• WHAT YOU HAVE TO DO: Could you say how many lines in the records include "pixels"? Please give the number by itself.

Dataset entries:
▼▼▼

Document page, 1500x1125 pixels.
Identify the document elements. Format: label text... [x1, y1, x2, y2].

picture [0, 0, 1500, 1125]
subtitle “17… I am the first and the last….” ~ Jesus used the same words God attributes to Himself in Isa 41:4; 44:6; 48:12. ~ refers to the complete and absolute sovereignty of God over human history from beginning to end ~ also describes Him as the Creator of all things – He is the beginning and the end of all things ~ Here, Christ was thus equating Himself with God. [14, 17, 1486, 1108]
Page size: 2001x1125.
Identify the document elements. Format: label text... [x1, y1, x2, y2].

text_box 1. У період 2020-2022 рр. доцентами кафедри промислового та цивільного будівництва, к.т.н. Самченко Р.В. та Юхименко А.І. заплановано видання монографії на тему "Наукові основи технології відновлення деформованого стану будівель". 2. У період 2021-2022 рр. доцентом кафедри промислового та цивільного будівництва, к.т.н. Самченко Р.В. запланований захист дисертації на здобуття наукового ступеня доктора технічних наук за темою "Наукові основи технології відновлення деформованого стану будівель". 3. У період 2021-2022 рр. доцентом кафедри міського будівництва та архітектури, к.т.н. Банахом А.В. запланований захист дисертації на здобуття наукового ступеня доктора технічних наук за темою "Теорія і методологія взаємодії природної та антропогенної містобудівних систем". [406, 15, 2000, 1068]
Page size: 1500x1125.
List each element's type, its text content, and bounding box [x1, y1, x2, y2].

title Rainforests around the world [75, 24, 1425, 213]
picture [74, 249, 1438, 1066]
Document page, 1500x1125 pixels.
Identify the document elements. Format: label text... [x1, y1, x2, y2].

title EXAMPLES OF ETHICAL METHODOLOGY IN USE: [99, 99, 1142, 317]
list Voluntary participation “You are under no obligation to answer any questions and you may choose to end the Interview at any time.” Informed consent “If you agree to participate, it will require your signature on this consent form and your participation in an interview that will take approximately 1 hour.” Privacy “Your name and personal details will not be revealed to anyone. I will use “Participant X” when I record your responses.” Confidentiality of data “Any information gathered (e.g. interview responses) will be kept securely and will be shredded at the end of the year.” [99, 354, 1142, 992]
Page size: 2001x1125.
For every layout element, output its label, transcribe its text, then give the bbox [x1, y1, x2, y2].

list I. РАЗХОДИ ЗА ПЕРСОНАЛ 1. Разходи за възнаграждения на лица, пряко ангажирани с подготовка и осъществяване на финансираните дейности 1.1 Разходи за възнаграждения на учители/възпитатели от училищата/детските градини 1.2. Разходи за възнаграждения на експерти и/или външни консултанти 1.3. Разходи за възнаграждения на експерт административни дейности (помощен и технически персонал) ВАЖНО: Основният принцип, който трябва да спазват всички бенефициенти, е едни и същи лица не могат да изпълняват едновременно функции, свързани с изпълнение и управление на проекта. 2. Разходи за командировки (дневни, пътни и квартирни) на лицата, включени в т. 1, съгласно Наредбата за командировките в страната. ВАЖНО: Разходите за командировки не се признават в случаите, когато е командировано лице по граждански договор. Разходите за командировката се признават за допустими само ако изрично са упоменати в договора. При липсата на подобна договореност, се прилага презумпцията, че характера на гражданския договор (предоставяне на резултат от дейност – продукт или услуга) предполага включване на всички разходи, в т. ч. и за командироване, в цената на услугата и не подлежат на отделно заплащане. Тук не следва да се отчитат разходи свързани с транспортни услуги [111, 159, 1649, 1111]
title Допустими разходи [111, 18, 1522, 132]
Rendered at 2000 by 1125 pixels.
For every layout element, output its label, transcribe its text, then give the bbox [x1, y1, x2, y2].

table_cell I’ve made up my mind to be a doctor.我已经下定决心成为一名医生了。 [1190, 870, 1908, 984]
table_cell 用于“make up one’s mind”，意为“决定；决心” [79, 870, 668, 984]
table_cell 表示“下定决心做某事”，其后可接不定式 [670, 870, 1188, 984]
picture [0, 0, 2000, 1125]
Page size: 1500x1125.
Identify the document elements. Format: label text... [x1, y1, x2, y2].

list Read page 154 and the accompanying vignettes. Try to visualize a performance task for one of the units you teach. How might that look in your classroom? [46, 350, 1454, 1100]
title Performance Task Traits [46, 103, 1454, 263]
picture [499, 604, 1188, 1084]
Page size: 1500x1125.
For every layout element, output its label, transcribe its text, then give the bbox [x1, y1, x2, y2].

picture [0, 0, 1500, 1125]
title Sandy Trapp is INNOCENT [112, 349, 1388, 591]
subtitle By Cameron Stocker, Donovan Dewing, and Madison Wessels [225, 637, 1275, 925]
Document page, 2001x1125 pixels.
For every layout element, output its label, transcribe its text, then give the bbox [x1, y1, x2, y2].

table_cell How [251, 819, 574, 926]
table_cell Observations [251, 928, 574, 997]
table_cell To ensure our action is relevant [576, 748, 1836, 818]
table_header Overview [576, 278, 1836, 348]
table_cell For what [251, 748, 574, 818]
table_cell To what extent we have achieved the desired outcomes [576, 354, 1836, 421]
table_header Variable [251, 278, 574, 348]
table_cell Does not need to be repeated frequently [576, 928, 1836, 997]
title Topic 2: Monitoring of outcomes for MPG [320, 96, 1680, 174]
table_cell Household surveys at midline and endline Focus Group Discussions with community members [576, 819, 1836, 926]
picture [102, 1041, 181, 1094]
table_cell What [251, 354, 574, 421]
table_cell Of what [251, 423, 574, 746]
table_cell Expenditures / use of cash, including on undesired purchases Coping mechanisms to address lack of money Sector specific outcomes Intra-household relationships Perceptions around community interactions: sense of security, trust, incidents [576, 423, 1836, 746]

▲▲▲

• WRITTEN SOLUTION: 4